Scientists at the European Centre for Nuclear Research (Cern) hope a major breakthrough achieved on Tuesday will help lead to a new form of physics.

The Large Hadron Collider, located near Geneva, has created history by smashing together particles at the highest energy reading ever recreated in a laboratory.

Scientists at Cern have started colliding sub-atomic particles at extremely high speeds, potentially heralding a new era for physics by unlocking some of the universe’s most closely guarded secrets.

Beyond the science though, something else is arguably at stake.

The work going on at Cern taps into the deepest of questions regarding our place in the universe and what makes us human.

Questions that have been asked for millennia “Who are we?” and “Where did we come from?” are a step closer to being answered.

And that is why what is going on 100km under the ground on the border between Switzerland and France is of such importance.

‘God particle’ 

The “celebrity” in the experiment is a sub-atomic particle known as the Higgs-Boson.

Dubbed the “God particle” by the media (much to the annoyance of some scientists) it’s integral to the standard model of particle physics, and has long been theorized as being responsible for giving mass to other elementary particles.

Scientists have described its possible discovery as “opening up a new world” allowing them to find new types of matter.

This in turn may have a bearing on our understanding of how the (known) universe operates.

We currently appreciate it as functioning in three main dimensions (plus time).

The discovery of new particles by the Large Hadron Collider (LHC) could hint at tiny new dimensions, beyond those that are visible to us, and the ramifications of this would radically alter our concept of the universe.

Ideas such as finding new dimensions may seem like they should be confined to an episode of Star Trek, but many are firmly ensconced in mainstream thinking and published by some of the world’s most eminent physicists.
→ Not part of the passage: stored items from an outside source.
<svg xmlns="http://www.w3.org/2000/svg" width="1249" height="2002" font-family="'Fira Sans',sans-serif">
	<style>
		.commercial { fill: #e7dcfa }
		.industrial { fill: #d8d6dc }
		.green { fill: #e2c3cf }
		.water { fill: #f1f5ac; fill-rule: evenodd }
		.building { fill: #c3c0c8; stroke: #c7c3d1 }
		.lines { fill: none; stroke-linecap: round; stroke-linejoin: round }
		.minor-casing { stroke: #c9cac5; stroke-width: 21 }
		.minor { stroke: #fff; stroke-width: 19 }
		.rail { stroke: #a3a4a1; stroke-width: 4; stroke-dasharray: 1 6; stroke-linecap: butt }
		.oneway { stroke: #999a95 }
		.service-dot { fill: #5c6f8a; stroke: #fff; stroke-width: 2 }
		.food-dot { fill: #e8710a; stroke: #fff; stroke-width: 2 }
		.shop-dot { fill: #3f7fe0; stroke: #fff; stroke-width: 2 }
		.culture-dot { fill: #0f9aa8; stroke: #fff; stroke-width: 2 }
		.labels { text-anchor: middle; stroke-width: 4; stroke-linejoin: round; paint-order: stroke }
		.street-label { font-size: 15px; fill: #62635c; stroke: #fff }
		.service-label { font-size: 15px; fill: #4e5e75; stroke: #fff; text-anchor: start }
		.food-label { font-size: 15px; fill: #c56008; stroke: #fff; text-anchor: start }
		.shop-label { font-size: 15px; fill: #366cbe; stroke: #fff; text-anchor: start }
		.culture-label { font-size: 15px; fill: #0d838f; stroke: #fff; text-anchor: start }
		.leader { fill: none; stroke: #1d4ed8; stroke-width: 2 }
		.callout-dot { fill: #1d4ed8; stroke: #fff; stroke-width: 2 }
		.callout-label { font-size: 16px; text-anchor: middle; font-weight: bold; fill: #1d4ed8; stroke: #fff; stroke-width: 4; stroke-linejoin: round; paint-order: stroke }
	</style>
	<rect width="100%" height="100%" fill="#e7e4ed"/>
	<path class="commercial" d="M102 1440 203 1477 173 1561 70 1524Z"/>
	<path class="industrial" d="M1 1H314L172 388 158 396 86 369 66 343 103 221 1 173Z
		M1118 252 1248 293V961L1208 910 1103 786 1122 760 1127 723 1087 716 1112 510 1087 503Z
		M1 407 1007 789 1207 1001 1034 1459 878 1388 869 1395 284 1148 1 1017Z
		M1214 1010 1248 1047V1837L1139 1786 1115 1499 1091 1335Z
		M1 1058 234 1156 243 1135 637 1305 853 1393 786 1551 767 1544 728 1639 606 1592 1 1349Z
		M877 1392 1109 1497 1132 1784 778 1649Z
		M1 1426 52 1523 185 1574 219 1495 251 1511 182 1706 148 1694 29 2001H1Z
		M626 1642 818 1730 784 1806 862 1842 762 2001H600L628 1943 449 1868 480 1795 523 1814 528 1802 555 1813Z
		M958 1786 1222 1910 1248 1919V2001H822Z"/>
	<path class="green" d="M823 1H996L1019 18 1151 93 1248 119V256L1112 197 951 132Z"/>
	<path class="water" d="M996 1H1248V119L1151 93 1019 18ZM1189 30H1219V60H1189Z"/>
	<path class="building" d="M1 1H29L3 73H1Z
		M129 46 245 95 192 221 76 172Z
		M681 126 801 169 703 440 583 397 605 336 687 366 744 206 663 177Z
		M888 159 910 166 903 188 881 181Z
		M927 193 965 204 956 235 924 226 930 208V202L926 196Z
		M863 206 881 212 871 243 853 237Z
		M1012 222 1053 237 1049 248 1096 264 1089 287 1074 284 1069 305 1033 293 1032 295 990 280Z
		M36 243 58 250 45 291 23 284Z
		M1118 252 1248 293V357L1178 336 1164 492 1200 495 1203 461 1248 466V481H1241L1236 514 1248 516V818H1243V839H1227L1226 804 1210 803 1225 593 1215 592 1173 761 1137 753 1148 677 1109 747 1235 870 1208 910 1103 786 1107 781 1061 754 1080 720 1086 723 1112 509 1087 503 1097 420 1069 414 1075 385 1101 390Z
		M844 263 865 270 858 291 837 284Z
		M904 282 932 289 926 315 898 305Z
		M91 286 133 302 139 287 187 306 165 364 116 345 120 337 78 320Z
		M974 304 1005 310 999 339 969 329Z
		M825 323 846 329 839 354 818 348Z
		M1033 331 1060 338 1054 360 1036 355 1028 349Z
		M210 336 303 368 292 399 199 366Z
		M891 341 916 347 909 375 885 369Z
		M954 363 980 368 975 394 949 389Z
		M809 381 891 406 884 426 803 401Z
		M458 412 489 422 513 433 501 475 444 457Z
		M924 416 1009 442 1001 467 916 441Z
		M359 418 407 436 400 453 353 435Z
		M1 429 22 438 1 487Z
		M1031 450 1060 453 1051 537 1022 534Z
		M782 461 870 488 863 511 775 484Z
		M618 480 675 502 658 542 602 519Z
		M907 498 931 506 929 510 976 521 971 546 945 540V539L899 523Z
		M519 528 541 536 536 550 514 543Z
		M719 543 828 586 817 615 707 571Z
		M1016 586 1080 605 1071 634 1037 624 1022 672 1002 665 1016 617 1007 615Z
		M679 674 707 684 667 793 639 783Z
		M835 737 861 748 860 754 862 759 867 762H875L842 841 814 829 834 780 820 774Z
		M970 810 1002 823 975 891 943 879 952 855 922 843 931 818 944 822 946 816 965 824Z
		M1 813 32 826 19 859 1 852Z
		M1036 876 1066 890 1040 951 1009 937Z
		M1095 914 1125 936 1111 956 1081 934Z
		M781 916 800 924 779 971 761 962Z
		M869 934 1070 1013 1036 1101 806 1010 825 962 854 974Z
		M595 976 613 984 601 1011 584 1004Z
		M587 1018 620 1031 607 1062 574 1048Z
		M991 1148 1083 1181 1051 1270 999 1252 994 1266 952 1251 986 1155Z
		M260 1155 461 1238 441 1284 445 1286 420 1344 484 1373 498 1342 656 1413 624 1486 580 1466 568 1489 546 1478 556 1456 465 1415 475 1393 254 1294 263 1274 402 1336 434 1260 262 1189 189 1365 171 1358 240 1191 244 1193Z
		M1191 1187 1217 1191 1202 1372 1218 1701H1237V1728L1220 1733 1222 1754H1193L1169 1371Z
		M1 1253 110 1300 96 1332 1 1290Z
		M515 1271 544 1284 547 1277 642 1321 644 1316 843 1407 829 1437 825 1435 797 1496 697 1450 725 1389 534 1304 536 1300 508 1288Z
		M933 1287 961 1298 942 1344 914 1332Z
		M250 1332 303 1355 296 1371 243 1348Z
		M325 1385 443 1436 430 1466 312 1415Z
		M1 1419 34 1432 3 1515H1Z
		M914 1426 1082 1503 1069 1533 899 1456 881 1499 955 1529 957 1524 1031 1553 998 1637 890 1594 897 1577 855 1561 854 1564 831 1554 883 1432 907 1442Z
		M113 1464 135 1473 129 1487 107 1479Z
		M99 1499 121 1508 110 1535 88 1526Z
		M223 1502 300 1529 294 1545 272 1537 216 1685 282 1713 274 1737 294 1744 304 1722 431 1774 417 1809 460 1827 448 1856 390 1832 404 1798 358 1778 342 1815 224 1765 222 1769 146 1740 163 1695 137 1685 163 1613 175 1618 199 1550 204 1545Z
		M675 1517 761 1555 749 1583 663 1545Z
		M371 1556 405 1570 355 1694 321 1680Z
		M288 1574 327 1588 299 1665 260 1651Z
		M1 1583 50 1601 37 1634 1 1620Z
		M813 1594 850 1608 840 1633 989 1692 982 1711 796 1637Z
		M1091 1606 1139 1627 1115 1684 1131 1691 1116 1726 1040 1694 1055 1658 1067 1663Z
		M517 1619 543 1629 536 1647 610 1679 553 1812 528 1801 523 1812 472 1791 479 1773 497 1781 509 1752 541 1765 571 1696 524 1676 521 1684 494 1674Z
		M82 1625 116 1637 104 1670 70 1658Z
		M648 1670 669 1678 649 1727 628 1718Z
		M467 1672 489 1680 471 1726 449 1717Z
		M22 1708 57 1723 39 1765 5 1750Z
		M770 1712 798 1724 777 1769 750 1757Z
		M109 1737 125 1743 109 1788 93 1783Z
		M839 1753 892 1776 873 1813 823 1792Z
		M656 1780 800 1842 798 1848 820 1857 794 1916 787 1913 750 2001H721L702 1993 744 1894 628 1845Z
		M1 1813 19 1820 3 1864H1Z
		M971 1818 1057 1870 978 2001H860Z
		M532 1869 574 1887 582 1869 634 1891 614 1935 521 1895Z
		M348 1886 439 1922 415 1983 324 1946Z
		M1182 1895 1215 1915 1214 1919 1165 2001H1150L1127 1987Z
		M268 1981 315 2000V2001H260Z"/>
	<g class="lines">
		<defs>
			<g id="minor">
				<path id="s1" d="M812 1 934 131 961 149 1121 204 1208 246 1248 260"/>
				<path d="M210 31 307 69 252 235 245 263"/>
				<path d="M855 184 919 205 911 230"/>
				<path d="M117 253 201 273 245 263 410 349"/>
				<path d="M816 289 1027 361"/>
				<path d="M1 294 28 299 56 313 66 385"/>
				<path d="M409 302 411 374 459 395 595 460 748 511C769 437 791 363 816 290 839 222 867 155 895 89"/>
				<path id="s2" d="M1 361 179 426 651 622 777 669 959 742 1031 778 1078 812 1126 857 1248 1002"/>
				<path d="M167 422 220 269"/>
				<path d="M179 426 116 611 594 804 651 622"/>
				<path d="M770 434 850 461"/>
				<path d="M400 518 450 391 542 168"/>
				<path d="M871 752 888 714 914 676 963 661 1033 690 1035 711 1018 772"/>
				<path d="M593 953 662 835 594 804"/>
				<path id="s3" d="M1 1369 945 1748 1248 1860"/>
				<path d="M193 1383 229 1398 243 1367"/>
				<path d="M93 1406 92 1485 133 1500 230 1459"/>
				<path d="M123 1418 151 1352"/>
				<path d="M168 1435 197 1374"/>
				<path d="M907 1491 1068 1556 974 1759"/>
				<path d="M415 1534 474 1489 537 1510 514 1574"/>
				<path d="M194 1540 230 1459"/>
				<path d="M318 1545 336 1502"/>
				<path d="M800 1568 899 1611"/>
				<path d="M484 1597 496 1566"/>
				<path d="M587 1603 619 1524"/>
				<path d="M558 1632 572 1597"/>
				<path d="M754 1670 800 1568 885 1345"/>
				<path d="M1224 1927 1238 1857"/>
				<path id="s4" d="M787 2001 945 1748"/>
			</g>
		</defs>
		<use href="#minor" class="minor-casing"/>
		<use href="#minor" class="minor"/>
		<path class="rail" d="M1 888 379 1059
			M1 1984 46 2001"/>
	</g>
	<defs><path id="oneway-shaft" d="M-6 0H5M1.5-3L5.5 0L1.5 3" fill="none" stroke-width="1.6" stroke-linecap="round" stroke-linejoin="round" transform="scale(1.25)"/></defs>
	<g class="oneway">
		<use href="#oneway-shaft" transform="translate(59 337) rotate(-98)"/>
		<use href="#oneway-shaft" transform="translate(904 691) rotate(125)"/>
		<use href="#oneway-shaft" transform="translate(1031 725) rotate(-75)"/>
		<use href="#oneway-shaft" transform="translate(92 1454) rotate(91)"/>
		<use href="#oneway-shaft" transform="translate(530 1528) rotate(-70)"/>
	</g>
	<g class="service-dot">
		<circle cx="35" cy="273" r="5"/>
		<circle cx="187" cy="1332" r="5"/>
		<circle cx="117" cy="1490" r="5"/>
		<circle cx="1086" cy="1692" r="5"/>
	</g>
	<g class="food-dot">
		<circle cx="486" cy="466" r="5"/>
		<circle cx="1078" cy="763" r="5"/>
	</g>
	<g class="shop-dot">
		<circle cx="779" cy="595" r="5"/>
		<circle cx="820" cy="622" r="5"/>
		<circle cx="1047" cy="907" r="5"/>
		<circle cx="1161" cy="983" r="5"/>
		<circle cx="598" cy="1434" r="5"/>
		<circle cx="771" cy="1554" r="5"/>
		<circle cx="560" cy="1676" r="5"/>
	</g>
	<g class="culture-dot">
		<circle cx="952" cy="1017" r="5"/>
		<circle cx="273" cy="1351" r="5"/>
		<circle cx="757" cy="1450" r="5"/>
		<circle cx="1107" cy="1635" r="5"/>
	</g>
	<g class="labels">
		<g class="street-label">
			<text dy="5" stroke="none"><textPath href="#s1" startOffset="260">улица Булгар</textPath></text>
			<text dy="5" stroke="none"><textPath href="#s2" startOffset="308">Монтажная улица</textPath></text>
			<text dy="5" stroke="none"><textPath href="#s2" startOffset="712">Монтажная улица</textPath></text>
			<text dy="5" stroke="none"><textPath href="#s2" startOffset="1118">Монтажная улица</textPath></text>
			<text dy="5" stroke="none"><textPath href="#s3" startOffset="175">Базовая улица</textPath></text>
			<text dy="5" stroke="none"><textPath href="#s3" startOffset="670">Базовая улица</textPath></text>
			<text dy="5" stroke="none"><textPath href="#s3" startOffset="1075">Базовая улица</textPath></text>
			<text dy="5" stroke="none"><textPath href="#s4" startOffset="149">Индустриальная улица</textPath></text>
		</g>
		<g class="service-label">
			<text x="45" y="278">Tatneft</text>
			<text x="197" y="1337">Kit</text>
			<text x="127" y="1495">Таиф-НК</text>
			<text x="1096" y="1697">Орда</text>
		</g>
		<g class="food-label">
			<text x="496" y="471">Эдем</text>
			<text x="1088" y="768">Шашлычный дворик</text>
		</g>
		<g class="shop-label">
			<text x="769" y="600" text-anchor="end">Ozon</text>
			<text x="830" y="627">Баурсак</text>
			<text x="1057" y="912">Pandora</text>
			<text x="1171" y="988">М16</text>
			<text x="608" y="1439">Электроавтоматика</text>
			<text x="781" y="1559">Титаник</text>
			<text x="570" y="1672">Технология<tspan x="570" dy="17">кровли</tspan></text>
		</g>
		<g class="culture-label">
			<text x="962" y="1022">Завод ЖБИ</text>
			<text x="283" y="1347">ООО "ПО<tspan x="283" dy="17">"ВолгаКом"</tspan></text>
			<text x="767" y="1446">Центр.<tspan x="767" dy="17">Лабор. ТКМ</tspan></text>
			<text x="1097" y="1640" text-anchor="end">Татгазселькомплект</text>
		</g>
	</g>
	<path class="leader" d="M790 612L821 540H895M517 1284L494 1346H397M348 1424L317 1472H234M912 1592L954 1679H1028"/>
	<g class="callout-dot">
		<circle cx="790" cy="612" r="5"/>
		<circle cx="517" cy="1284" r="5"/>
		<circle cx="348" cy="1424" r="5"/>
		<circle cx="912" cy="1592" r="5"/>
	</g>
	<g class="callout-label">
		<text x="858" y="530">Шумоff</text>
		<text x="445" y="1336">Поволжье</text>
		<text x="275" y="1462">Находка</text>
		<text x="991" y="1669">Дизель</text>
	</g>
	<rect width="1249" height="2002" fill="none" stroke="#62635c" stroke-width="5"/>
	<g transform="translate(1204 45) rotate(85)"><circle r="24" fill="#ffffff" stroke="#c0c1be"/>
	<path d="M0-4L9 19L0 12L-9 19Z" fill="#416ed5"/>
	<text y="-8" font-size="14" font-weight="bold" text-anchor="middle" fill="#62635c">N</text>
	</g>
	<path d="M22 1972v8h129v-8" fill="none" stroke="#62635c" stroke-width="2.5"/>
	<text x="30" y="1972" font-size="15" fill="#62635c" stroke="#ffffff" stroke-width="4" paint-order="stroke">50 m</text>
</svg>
In short, it is mainstream scientific theory, taking in seminal works by the likes of Einstein, Schrödinger and Heisenberg.

Popular science

Professor Max Tegmark of the Massachusetts Institute of Technology once argued that some cutting edge science is “as controversial as it is popular”.

Perhaps the experiments being done at Cern can go some way in taking some of physic’s most contentious subjects and rooting them firmly in reality.

Most scientists, however, insist that what they are really doing at Cern is mapping the unknown and that the real discoveries will come from the unpredicted.

In short, surprises that will stun the world of physics.

For sometime, an idea often repeated in the mass media, was that miniature black holes could be created by the LHC.

If such a Black Hole was created it would immediately decay via Hawking radiation and is thus unlikely to pose any tangible threat.

Perhaps a real danger however is being left in a black hole of our own, dismissing important scientific ideas as science fiction.

If Cern can rekindle an interest in science and provoke debate about the universe then surely that will be its greatest achievement.